Objectives:To compare Monte-Carlo integration and Laplace integral approximation for global optimal design in terms of precision, runtime and best study design. Furthermore, to explore the performance of a new algorithm using the Laplace approximation, but avoiding explicit calculation of 2nd order derivatives.

Methods:
Calculation of globally optimal designs require the evaluation of an integral over the complete parameter space.
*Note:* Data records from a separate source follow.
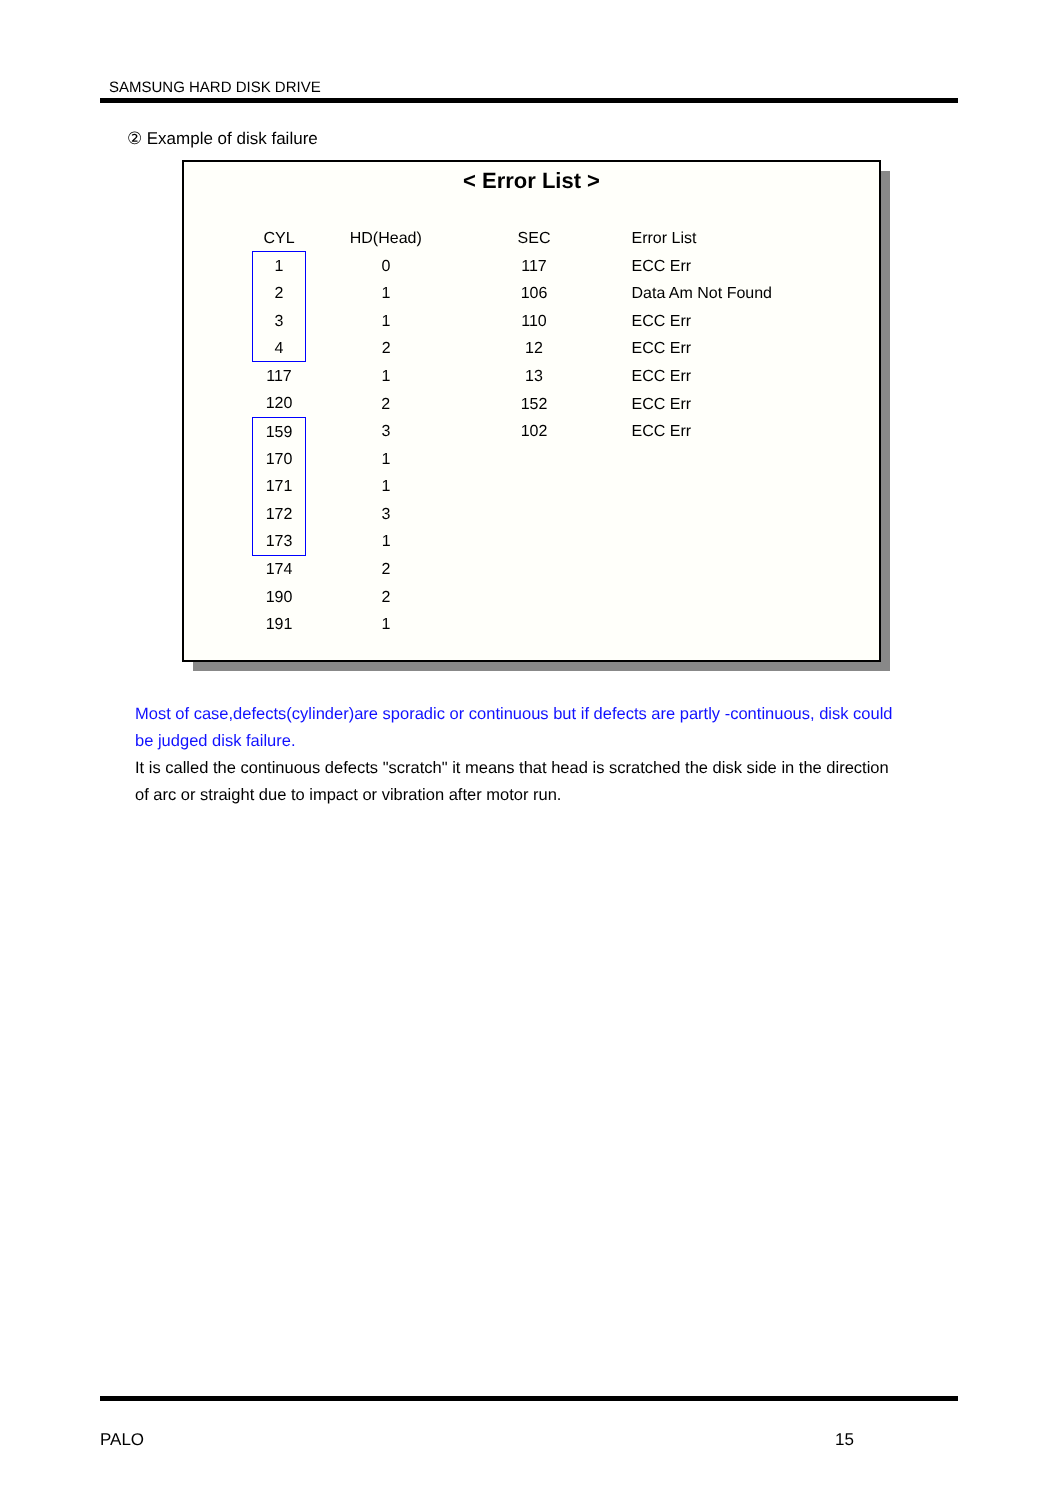SAMSUNG HARD DISK DRIVE
② Example of disk failure
< Error List >
| CYL | HD(Head) | SEC | Error List |
| --- | --- | --- | --- |
| 1 | 0 | 117 | ECC Err |
| 2 | 1 | 106 | Data Am Not Found |
| 3 | 1 | 110 | ECC Err |
| 4 | 2 | 12 | ECC Err |
| 117 | 1 | 13 | ECC Err |
| 120 | 2 | 152 | ECC Err |
| 159 | 3 | 102 | ECC Err |
| 170 | 1 | | |
| 171 | 1 | | |
| 172 | 3 | | |
| 173 | 1 | | |
| 174 | 2 | | |
| 190 | 2 | | |
| 191 | 1 | | |
Most of case,defects(cylinder)are sporadic or continuous but if defects are partly -continuous, disk could be judged disk failure.
It is called the continuous defects "scratch" it means that head is scratched the disk side in the direction of arc or straight due to impact or vibration after motor run.
PALO 15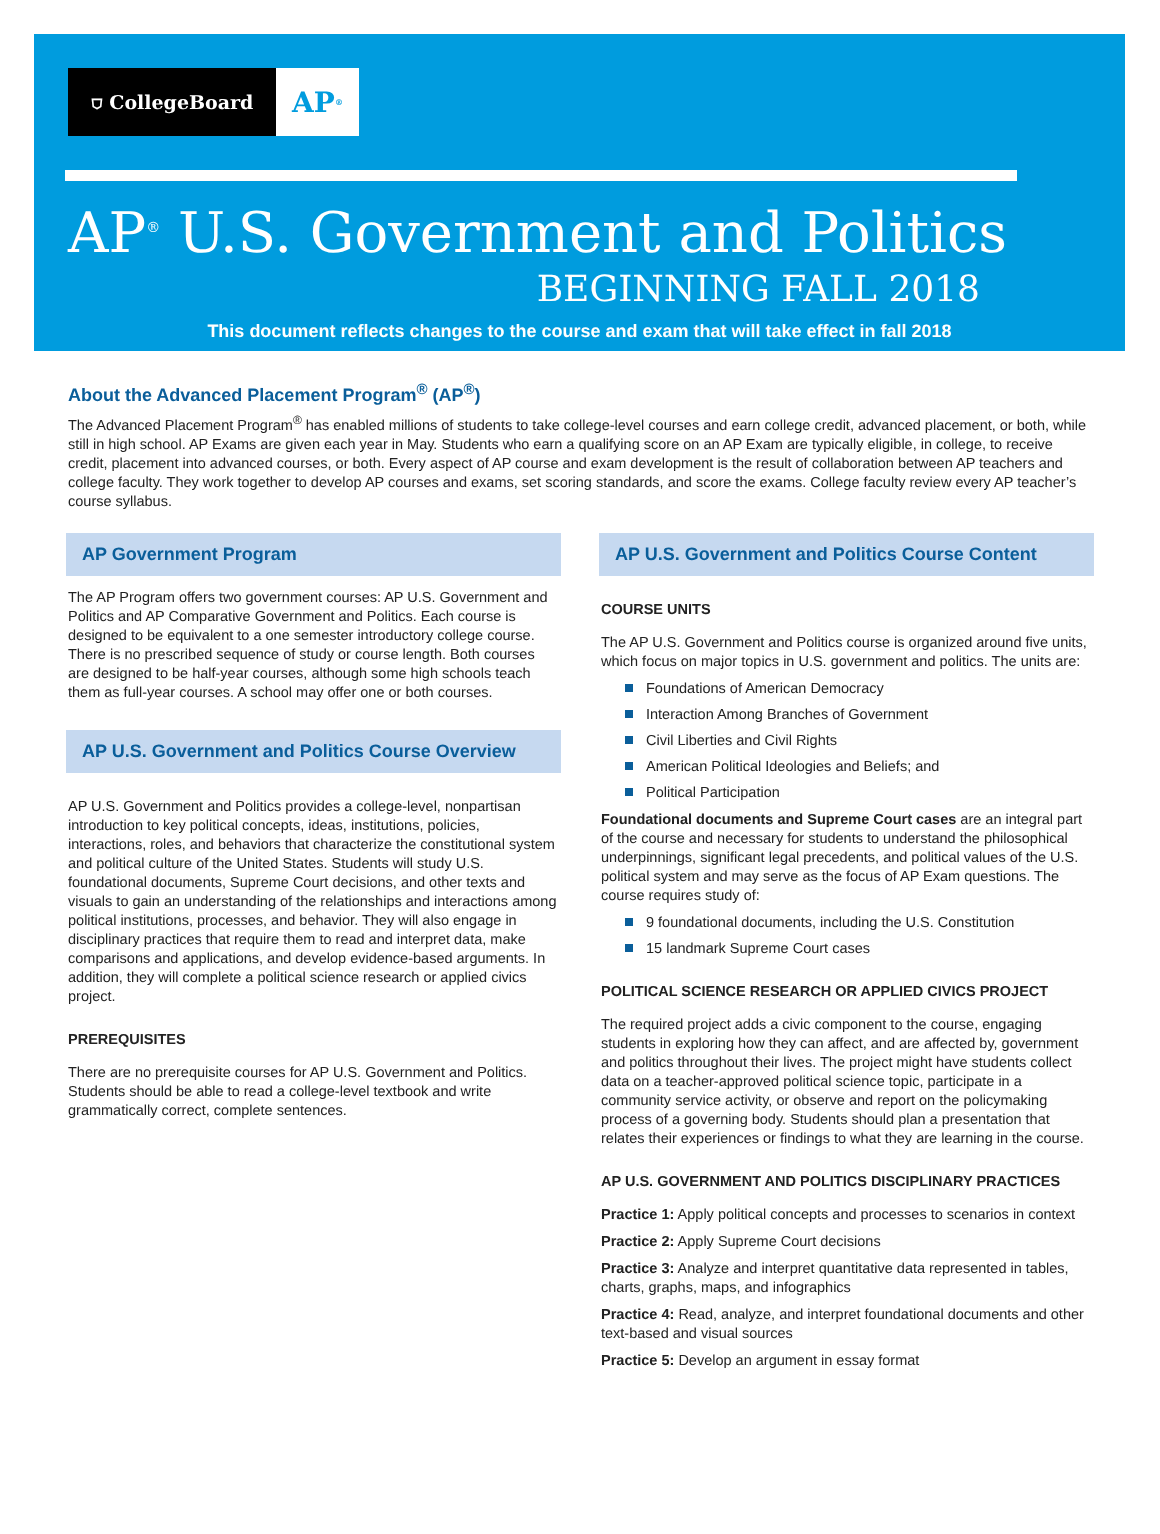⛉ CollegeBoard
AP<sup>®</sup>
AP<sup>®</sup> U.S. Government and Politics
BEGINNING FALL 2018
This document reflects changes to the course and exam that will take effect in fall 2018
About the Advanced Placement Program<sup>®</sup> (AP<sup>®</sup>)
The Advanced Placement Program<sup>®</sup> has enabled millions of students to take college-level courses and earn college credit, advanced placement, or both, while still in high school. AP Exams are given each year in May. Students who earn a qualifying score on an AP Exam are typically eligible, in college, to receive credit, placement into advanced courses, or both. Every aspect of AP course and exam development is the result of collaboration between AP teachers and college faculty. They work together to develop AP courses and exams, set scoring standards, and score the exams. College faculty review every AP teacher’s course syllabus.
AP Government Program
The AP Program offers two government courses: AP U.S. Government and Politics and AP Comparative Government and Politics. Each course is designed to be equivalent to a one semester introductory college course. There is no prescribed sequence of study or course length. Both courses are designed to be half-year courses, although some high schools teach them as full-year courses. A school may offer one or both courses.
AP U.S. Government and Politics Course Overview
AP U.S. Government and Politics provides a college-level, nonpartisan introduction to key political concepts, ideas, institutions, policies, interactions, roles, and behaviors that characterize the constitutional system and political culture of the United States. Students will study U.S. foundational documents, Supreme Court decisions, and other texts and visuals to gain an understanding of the relationships and interactions among political institutions, processes, and behavior. They will also engage in disciplinary practices that require them to read and interpret data, make comparisons and applications, and develop evidence-based arguments. In addition, they will complete a political science research or applied civics project.
PREREQUISITES
There are no prerequisite courses for AP U.S. Government and Politics. Students should be able to read a college-level textbook and write grammatically correct, complete sentences.
AP U.S. Government and Politics Course Content
COURSE UNITS
The AP U.S. Government and Politics course is organized around five units, which focus on major topics in U.S. government and politics. The units are:
Foundations of American Democracy
Interaction Among Branches of Government
Civil Liberties and Civil Rights
American Political Ideologies and Beliefs; and
Political Participation
Foundational documents and Supreme Court cases are an integral part of the course and necessary for students to understand the philosophical underpinnings, significant legal precedents, and political values of the U.S. political system and may serve as the focus of AP Exam questions. The course requires study of:
9 foundational documents, including the U.S. Constitution
15 landmark Supreme Court cases
POLITICAL SCIENCE RESEARCH OR APPLIED CIVICS PROJECT
The required project adds a civic component to the course, engaging students in exploring how they can affect, and are affected by, government and politics throughout their lives. The project might have students collect data on a teacher-approved political science topic, participate in a community service activity, or observe and report on the policymaking process of a governing body. Students should plan a presentation that relates their experiences or findings to what they are learning in the course.
AP U.S. GOVERNMENT AND POLITICS DISCIPLINARY PRACTICES
Practice 1: Apply political concepts and processes to scenarios in context
Practice 2: Apply Supreme Court decisions
Practice 3: Analyze and interpret quantitative data represented in tables, charts, graphs, maps, and infographics
Practice 4: Read, analyze, and interpret foundational documents and other text-based and visual sources
Practice 5: Develop an argument in essay format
In this work we compared the performance of the following four different numerical algorithms in computing ED optimal designs implemented in PopED [1]:

(I) Monte-Carlo integration with random sampling (MC-RS): integration is performed by sampling random parameter combinations, evaluating the integrand for those samples and averaging the results.
(II) Monte-Carlo integration with Latin hypercube sampling (MC-LHS): using stratified Latin hypercube instead of random samples.
(III) Laplace integral approximation (LAPLACE): integration is performed by finding the mode of the integrand and performing a second order Taylor expansion around this point [2].
(IV) Laplace integral approximation with BFGS Hessian (LAPLACE-BFGS): using the BFGS algorithm [3] to calculate an approximate Hessian during the maximization step of the LAPLACE.

A hypothetical experimental design for a drug following a simple one compartment model with IV bolus dosing, 20 individuals and 2 samples per individual was used for the comparison. Performance of the different methods was assessed in terms of optimal sampling points, runtime and objective function value. OFV obtained with MC-RS using 100,000 samples served as a reference for all methods. Variability of Monte-Carlo methods was evaluated by repeating computations for different number of random samples.

Results:
Calculated OFV differed considerably between methods with the MC-LHS method being closer to the reference. Variability in OFV was higher for MC-RS than for MC-LHS and decreased with number of samples. However, optimal sampling points found by all methods were similar. In terms of runtime LAPLACE-BFGS performed best, followed by LAPLACE and the MC methods. For MC methods, runtime was proportional to number of random samples. Computations with MC-LHS were slightly slower than with MC-RS.

Conclusions:
The LAPLACE method constitutes a fast alternative to computational intensive MC methods, however stability and application to non-normal priors has to be further investigated. Runtime of LAPLACE was further reduced by using an approximate BFGS Hessian.

References:
[1] Foracchia M, Hooker A, Vicini P & Ruggeri A: POPED, a software for optimal experiment design in population kinetics, Computer Methods and Programs in Biomedicine, vol. 74, Apr. 2004, pp. 29-46.
[2] Dodds M, Hooker A & Vicini P: Robust Population Pharmacokinetic Experiment Design, Journal of Pharmacokinetics and Pharmacodynamics, vol. 32, Feb. 2005, pp. 33-64.
[3] C.G. Broyden: The Convergence of a Class of Double-rank Minimization Algorithms 1. General Considerations, IMA J Appl Math, vol. 6, Mar. 1970, pp. 76-90.